Looking for Rabbie Burns in Edinburgh
Known as Scotland’s most famous poet, there are more monuments and memorials dedicated to Robert Burns than any other writer in the world. Though not from Edinburgh, the Bard of Ayrshire made his mark on both the streets and the people of the capital.
There are many ways to toast the Bard but what better way than to walk in his footsteps? Throughout Edinburgh you can find traces of the romantic poet, some hiding in plain sight, others tucked away in museums and libraries. We’ve selected a few of our favourite spots to visit, where the spirit of Burns can still be found.
Looking for Rabbie Burns in Edinburgh
The Burns Monument on Calton Hill
Calton Hill is famous for its incredible views of the city, but perhaps less famous for the Burns Monument. You’ll find this grand neo-classical monument just off Regent Road, on the southern side of Calton Hill looking out to Arthur’s Seat. Construction began in 1831 and the architect was Thomas Hamilton, who also designed the Royal High School across the road and George IV Bridge, among other Edinburgh landmarks. Modelled on classical Greek architecture, it was reopened in 2009 following extensive restoration work.
Scottish National Portrait Gallery
In November of 1786 Burns jumped on a pony and set out for Edinburgh. Within a month of arriving, he had already sold the copyright to Poems, Chiefly in the Scottish Dialect, which was published in April the following year. For the edition, a portrait of Burns was commissioned to provide a frontispiece for the book. Today, the oval bust-length painting is hanging in the Scottish National Portrait Gallery.
Also in the gallery is a life-size marble statue of Burns, situated in the magnificent main hallway of the gallery. The sculpture was originally housed in the Burns Monument on Regent Road but was moved inside to prevent damage by air pollution.
Leith Burns Statue
It is well-known that Burns had a philandering streak about him and he entertained several love affairs throughout his short life. The port-town of Leith was in fact the birthplace of his illegitimate child by Anne Park, whom Burns wrote several love songs to. Elizabeth Park was born not long before he had twins with Jean Armour, who would later become his wife. Jean agreed to take Elizabeth in and little was known about Anne following her daughter’s birth.
In the centre of where Constitution Street meets Bernard Street, there is a statue of Burns, erected in 1898 by the Leith Burns Club. The statue is engraved with scenes from Burns’ poems, including The Cottar’s Saturday Night, and Scotch Drink. A walk towards the shore will put you right in the footsteps of Burns, a place he was known to visit. He mentions the pier at the Water of Leith in My Bony Mary.

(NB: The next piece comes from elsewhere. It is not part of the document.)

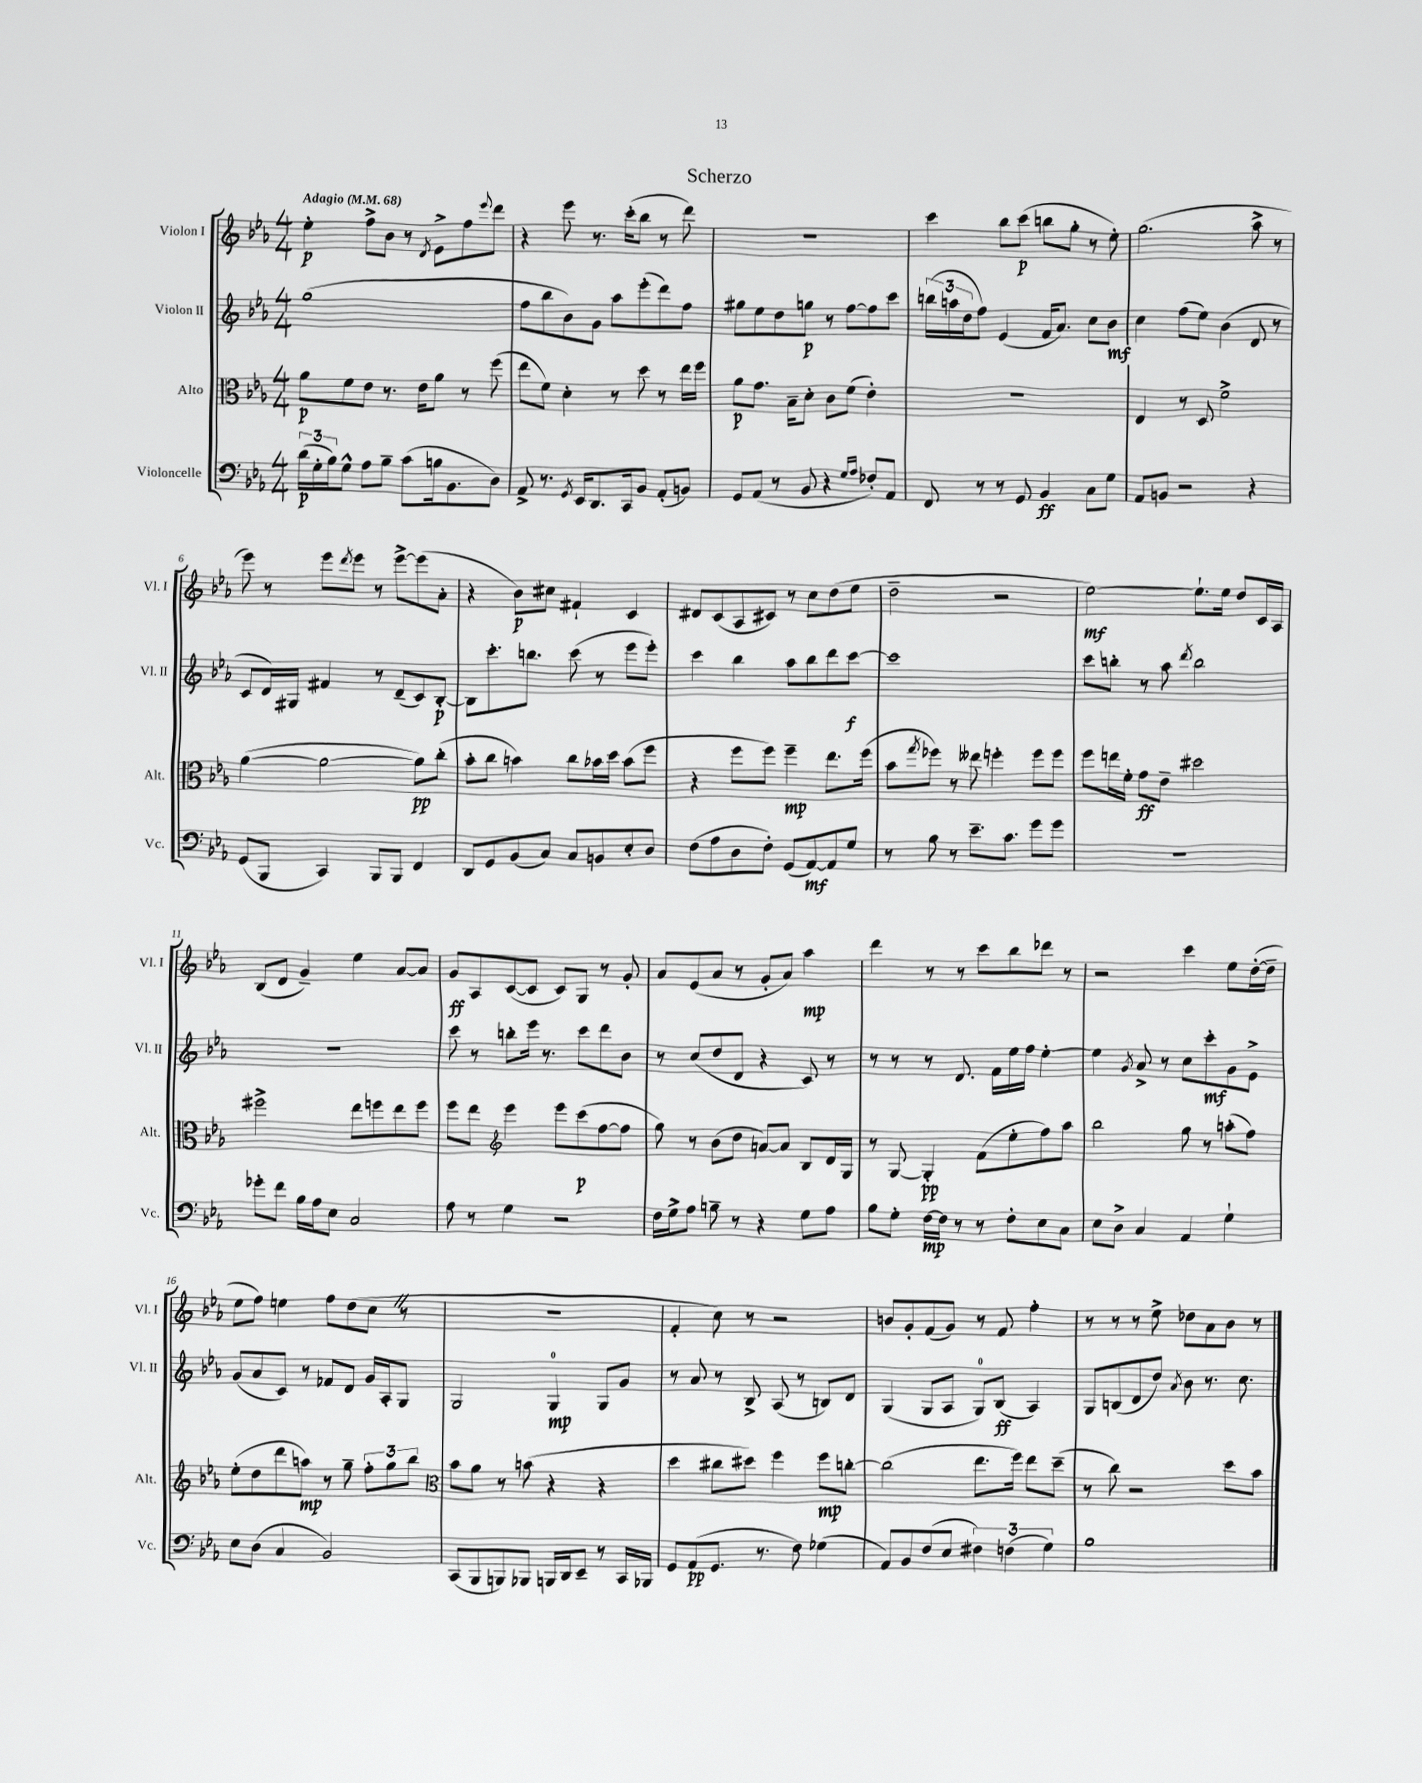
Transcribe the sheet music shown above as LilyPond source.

The Royal Mile is home to many famous literary locations, and Burns is no exception with several noteworthy landmarks to visit.
Starting near the bottom of the Royal Mile you will find the Canongate Kirkyard and a statue not of Burns but rather one of a man whom he idolised at the time, Robert Fergusson. Burns was greatly influenced by Fergusson’s egalitarian ideas about social equality and not least the fact that he wrote in Scots. Upon discovering that Fergusson had been laid to rest in an unmarked grave, he purchased a headstone for him that can be seen in the kirkyard today.
Close to the church is the Scottish Poetry Library, possibly the worlds largest collection of Scottish poetry. This bright and welcoming environment has an open door policy, with beautiful wooden floors, comfortable chairs for reading and a children’s play area. The library is dedicated to helping people discover and cherish poetry for themselves. Burns is just one of the many poets featured in the collection. Dedicated librarians are on hand to help – perhaps there’s a text you can’t remember all the worlds to or a poem you need for a special occasion – they’re passionate about poetry.
Back on the Mile, a visit to St Giles’ Cathedral is well worth it, with its beautiful stained glass window dedicated to the bard. The window was installed in 1985 and designed by Icelandic artist Leifur Breidfjord. It celebrates the life and work of Burns in three parts, from his humble farming background to his intellectual ideas and influence on Scottish culture.
Continuing up to Lady Stair’s Close, you will find a plaque above the entrance, which marks Burns’ first stay in Edinburgh in 1786, when it was Baxter’s Place. Further down the close you will find the entrance to The Writer’s Museum and Makar’s Court. Makar is the Scots word for a poet and Makar’s Court is a monument dedicated to Scotland’s writers, paved with quotation-engraved stones. Inside the museum, artifacts evoke the illustrious lives of Scotland’s best-known writers. Most noteworthy is Burns’ writing desk from his home in Dumfries as well as letters, portraits, poems and manuscripts. The museum isn’t just a celebration of Scottish writers past but also a showcase of Edinburgh as today’s UNESCO City of Literature. Entrance is free.